Kur'an-ı Kerim ve Türkçe Meali Sayfa 95
102. Ve sen İçlerinde olup da onlara namaz kıldıracak olursan, onlardan bir kısmı seninle beraber namaza dursun, silâhlarını da yanlarına alsınlar. Secde ettiklerinde(n hemen sonra) arkanızda yerlerini alsınlar. Bu defa henüz namaz kılmayan diğer kısım gelip seninle beraber namaz kılsınlar; tetikte olup silâhlarını yanlarında tutsunlar. Küfredenler, silâhlarınızdan ve eşyanızdan gaflet etmenizi ve böylece size birdenbire baskın yapmayı isterler. Eğer yağmurdan tedirgin olur veya hasta bulunursanız, silâhlarınızı bırakmanızda bir sakınca yoktur; ama her şeye rağmen tetikte olun, ihtiyatlı davranın. Şüphesiz ki Allah kâfirlere aşağılayıcı, horlayıcı bir azâb hazırlamıştır.
103. Namazı kıldınızmı, gerek ayakta, gerek oturarak, gerekse yanlarınız üzerine bulunurken Allah'ı anın, (korkuyu atıp) kalbiniz yatışınca da tam olarak namazı kılın. Çünkü namaz belirli vakitlerde mü'minler üzerine farz kılınmıştır.

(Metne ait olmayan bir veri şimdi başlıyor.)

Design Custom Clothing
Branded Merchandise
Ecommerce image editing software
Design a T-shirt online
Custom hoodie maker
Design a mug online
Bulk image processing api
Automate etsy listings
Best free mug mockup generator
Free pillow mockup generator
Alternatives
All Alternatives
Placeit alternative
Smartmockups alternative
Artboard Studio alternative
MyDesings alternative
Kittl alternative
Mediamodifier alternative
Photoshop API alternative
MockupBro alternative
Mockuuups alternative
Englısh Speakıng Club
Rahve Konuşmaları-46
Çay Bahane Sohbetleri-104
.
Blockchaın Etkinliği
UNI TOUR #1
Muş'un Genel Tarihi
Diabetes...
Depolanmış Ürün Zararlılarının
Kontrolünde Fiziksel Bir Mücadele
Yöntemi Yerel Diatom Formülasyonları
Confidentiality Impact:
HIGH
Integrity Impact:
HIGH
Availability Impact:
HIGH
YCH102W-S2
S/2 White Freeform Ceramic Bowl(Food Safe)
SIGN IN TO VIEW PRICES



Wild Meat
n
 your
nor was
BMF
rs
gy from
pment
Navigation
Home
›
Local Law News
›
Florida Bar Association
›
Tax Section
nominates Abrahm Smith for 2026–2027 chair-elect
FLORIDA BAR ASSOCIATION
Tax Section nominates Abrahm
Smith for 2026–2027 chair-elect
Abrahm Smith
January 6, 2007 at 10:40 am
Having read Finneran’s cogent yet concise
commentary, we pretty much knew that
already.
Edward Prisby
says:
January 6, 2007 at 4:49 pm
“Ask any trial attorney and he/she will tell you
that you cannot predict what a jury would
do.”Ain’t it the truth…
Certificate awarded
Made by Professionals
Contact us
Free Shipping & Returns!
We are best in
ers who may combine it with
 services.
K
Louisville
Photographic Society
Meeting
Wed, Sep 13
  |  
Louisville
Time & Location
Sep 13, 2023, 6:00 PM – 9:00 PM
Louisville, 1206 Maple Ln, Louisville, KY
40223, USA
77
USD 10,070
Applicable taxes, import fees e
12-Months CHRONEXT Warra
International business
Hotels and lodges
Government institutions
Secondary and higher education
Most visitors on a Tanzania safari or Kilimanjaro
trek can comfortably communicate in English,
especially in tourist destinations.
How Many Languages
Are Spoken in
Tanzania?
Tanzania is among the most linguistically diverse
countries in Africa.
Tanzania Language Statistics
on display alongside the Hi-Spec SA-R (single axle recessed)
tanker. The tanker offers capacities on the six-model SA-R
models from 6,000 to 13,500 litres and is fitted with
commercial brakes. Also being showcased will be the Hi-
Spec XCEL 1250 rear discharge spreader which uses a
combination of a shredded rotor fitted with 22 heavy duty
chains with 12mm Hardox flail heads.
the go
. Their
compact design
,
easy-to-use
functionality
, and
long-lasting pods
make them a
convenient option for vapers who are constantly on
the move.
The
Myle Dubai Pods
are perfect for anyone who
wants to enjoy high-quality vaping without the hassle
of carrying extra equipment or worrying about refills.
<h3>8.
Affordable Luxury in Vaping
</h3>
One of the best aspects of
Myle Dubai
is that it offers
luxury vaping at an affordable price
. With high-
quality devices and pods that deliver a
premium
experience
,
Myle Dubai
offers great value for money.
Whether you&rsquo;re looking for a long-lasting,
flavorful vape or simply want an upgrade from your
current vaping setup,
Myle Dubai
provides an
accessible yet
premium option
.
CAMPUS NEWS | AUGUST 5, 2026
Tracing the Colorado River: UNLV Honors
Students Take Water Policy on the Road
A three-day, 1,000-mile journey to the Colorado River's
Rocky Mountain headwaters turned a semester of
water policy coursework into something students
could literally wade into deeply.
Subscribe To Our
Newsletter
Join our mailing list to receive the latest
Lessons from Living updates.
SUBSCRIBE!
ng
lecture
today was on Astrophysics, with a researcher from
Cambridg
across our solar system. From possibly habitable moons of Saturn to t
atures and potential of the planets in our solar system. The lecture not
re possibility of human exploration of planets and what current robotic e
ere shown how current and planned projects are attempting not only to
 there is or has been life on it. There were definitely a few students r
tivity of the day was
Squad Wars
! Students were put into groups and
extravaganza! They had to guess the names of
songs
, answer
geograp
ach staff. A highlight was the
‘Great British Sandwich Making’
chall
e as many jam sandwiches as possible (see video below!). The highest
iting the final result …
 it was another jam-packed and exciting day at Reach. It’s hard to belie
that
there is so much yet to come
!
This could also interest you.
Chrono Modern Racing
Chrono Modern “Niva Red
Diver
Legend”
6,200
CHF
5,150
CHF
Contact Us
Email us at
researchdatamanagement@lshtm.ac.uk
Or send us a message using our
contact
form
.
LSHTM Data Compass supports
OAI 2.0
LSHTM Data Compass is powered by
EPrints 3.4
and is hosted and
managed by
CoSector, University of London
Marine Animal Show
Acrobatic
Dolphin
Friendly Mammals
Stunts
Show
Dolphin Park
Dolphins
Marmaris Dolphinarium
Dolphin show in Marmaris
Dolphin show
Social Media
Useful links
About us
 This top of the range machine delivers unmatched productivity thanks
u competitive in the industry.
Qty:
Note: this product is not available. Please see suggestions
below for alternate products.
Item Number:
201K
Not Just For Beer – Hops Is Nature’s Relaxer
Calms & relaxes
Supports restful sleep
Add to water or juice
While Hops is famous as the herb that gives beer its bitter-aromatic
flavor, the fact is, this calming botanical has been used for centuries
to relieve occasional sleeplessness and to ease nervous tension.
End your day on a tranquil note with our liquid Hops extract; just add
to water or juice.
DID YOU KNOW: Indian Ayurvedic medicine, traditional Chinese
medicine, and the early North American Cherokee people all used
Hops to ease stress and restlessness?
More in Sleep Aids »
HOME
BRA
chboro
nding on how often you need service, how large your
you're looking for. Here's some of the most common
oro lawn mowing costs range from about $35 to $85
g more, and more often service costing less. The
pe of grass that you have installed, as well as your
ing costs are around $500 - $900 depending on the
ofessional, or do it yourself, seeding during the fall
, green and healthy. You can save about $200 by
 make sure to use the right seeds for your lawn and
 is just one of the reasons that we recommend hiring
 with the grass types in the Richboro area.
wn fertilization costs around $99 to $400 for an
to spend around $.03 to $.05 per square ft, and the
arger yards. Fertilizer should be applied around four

104. (Düşmanınız olan) kavmi (kâfirleri) takip etmekte gevşeklik göstermeyin. Siz acı ve kaygı duyuyorsanız, herhalde onlar da sizin duyduğunuz gibi acı ve kaygı duyuyorlar ; kaldı ki siz onların ummadıkları şeyi Allah'tan umuyorsunuz. Allah bilendir ve yegâne hikmet sahibidir.
105. Allah'ın sana gösterdiği ölçü ve anlamda, insanlar arasında hükmedesin diye bu Kitab'ı hak olarak şüphesiz ki sana indirdik. Artık hâinlerden yana savunucu olma !.